### Problems to work on
A. In the forum thread about extracting text with a regex in Sublime Text 2, check the following statements and state whether each one agrees with it: (i) the logfile has more than 100,000 lines; (ii) one reply's steps begin by selecting everything with CtrlA; (iii) the reply that uses the dotall flag removes every closing tag from the file. For each statement, answer yes or no and quote the words of the thread that settle it.
B. Reproduce the section of the forum thread about extracting text with a regex in Sublime Text 2 that starts at "Something like" and ends at "let me know?".
C. In the forum thread about extracting text with a regex, in which editor does the original poster want to do the find and replace?

### Excerpted text
+===+
Reputation: 9077
I have a large logfile (+100 000 lines) in XML like so:
<container>
<request:getApples xml="...">
...
</request:getApples>
<request:getOranges xml="...">
...
</request:getOranges>
</container>
...
I want to extract the :getXXXX
part to
getApples
getOranges
by doing a regex find & replace in Sublime Text 2.
Something like
Find: [^(request:)]*(.*) xml
Replace: $1\n
Any regex masters that can assist?
Upvotes: 3
Views: 3002
Reputation: 430
Try this
Find what: :(\w+)>|.\s?
Replace with: $1
And if didn't work as intended, then let me know?
Upvotes: 0
Reputation: 102892
Correcting mart1n's answer and actually using ST2 and your sample input, I came up with the following:
First, CtrlA to select all. Then, CtrlH,
Search: .*?(get\w+) .*
Replace: $1
Replace All
Then,
Search: ^[^get].*$
Replace: nothing
Replace All
Finally,
Search: ^\n
Replace: nothing
Replace All
And you're left with:
getApples
getOranges
Upvotes: 1
Reputation: 126
If you're willing to take the problem out of sublime text, you can use the dotall flag along with lazy matching to extract only the getXXX parts.
Replacing
.*?(get\w*) .*?
with
$1\n
should get you most of the way, only leaving a bit of easily removeable closing tags at the end of the file that I can't figure out at present.
You can check this solution here.
Maybe someone could take this and figure out a way to remove the extra closing tags.
+===+
Data items
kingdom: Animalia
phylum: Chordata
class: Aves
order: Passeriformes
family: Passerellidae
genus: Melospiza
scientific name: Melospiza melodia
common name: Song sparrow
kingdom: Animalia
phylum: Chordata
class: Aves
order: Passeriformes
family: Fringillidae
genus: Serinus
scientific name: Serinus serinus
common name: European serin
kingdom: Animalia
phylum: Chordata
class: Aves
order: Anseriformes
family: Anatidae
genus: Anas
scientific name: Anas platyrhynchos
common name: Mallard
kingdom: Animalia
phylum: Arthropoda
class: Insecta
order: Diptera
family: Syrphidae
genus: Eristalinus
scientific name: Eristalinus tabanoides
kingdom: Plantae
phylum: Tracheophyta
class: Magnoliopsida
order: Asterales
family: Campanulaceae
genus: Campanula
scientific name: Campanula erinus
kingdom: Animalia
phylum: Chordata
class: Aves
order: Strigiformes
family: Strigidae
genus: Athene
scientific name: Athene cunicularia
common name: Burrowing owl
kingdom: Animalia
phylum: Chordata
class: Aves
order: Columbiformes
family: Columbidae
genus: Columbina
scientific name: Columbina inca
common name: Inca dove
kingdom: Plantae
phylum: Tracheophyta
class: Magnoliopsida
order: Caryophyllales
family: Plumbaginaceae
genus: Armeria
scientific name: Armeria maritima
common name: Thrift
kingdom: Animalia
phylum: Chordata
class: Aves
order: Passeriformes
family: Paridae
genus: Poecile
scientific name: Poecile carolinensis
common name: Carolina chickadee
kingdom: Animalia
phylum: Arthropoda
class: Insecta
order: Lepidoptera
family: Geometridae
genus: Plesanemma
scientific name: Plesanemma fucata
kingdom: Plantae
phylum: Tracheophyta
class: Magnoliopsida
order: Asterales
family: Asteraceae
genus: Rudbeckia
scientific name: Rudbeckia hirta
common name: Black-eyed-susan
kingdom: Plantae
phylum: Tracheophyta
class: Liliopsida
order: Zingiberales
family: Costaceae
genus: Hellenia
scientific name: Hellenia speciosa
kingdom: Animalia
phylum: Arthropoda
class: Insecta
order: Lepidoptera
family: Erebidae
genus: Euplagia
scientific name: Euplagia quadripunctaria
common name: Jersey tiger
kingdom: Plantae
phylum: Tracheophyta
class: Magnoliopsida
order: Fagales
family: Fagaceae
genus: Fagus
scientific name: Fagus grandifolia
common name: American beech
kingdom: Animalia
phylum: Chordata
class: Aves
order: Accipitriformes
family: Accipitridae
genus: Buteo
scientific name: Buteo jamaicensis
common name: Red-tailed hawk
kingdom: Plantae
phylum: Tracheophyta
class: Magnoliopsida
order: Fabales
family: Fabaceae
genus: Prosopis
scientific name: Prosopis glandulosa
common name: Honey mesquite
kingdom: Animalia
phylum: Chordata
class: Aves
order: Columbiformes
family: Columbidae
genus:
+===+
### Per-task outputs
A.
(i) Yes: "I have a large logfile (+100 000 lines) in XML"
(ii) Yes: "First, CtrlA to select all."
(iii) No: "only leaving a bit of easily removeable closing tags at the end of the file that I can't figure out at present."

B.
Something like
Find: [^(request:)]*(.*) xml
Replace: $1\n
Any regex masters that can assist?
Upvotes: 3
Views: 3002
Reputation: 430
Try this
Find what: :(\w+)>|.\s?
Replace with: $1
And if didn't work as intended, then let me know?

C. Sublime Text 2.